What attackers do with a MitM position
The MitM position gained through ARP poisoning is valuable because it gives an attacker access to all traffic flowing between the victim and the network, before it reaches encryption endpoints. What an attacker can capture depends entirely on whether the traffic is encrypted:
- Cleartext HTTP credentials: Login forms submitted over HTTP send usernames and passwords in plaintext inside the POST request body. Completely readable.
- Session cookie theft: Even if a site uses HTTPS for login, session cookies transmitted over HTTP (missing the Secure flag) are visible and can be stolen to hijack authenticated sessions without knowing the password.
- SSL stripping: Tools like sslstrip can downgrade HTTPS connections to HTTP by intercepting the initial request before the TLS handshake begins — turning encrypted connections into plaintext ones.
- Legacy protocol credentials: FTP sends credentials in cleartext. Telnet sends entire sessions in cleartext. Basic-auth SMTP sends base64-encoded (not encrypted) credentials. These are trivially captured.
On an unsegmented office network, an attacker with a single laptop running Bettercap can silently capture every employee's HTTP passwords, FTP credentials, and unencrypted emails — without touching any other device. This is why network segmentation and encryption-in-transit are non-negotiable.
Attack tools
ARP poisoning is straightforward to execute with freely available tools included in Kali Linux. The most common are Ettercap (a long-standing network interception suite with a GUI), Bettercap (a modern, modular framework that combines ARP spoofing with credential sniffing, SSL stripping, and more), and arpspoof (a simple command-line tool from the dsniff suite for basic ARP cache poisoning).
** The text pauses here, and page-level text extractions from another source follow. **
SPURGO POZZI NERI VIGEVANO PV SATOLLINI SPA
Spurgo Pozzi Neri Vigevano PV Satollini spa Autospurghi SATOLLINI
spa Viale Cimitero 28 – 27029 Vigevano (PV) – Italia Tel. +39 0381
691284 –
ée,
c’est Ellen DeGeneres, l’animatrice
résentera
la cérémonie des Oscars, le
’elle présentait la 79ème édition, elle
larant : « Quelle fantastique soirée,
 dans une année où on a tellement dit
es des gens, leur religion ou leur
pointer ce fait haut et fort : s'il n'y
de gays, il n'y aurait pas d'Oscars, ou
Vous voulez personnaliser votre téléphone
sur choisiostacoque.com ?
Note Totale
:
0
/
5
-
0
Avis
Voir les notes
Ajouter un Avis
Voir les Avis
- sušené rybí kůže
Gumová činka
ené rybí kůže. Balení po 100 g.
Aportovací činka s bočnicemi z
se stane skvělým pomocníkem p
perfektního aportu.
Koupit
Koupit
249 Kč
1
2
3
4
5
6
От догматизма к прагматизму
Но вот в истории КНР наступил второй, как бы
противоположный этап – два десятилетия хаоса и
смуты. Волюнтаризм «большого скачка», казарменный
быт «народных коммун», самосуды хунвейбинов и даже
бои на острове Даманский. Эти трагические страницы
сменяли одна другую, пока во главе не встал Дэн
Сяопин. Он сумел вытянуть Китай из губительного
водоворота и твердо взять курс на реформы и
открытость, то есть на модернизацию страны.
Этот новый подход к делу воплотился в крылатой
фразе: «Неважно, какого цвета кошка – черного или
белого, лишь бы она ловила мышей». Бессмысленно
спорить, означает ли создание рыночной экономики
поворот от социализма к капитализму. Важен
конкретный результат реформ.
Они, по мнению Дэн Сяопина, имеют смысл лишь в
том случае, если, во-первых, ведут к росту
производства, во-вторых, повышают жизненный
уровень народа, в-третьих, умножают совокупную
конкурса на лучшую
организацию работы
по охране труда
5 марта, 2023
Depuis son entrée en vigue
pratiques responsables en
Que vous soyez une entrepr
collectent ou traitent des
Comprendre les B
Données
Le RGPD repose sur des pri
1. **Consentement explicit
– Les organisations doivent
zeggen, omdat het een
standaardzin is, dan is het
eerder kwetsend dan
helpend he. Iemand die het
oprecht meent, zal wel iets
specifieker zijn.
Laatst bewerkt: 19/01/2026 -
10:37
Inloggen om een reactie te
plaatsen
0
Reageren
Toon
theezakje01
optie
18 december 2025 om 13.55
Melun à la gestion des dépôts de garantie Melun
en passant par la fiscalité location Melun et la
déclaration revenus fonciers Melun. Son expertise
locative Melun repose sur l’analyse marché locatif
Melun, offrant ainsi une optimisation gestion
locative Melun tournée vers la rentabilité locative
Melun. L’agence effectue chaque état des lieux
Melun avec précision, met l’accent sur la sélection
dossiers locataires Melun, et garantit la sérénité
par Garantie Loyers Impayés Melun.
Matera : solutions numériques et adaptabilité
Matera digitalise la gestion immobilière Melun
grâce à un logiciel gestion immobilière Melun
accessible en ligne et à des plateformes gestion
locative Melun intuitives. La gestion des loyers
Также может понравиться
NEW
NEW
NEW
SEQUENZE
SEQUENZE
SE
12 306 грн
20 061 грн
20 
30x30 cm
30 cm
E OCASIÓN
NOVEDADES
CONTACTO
In CEH v13, students perform ARP poisoning exercises in authorised lab environments using these tools — not to exploit real systems, but to understand the attack from the attacker's perspective so they can design effective defences. Understanding the tool is inseparable from understanding the defence.
Detection and prevention
ARP poisoning is well understood and entirely preventable on modern infrastructure. The defences range from highly effective single-configuration changes to layered architectural controls:
- Dynamic ARP Inspection (DAI): A feature available on all enterprise-grade managed switches. DAI validates ARP packets against a trusted DHCP snooping binding table — if an ARP reply claims a MAC-to-IP mapping that doesn't match the DHCP database, the switch drops the packet. One configuration change on the switch eliminates ARP poisoning on that segment entirely. This is the most effective single control.
- Static ARP entries: Manually configure permanent ARP entries for critical hosts (default gateway, domain controllers, DNS servers). Static entries cannot be overwritten by spoofed ARP replies. Practical for a small number of critical hosts but unscalable for large environments.
- VLANs and network segmentation: ARP is a Layer 2 protocol — it cannot cross VLAN boundaries. Segmenting users, servers, and management traffic into separate VLANs means an attacker can only poison ARP within their own VLAN segment, dramatically limiting blast radius.
- HTTPS everywhere: Even if an attacker achieves a MitM position, properly implemented HTTPS with valid certificates and HSTS prevents credential theft because the payload is encrypted and certificate mismatches alert the user.
- IDS rules for ARP anomalies: Tools like Arpwatch monitor the network and alert when a MAC address is seen claiming a new IP address — a classic ARP poisoning signature.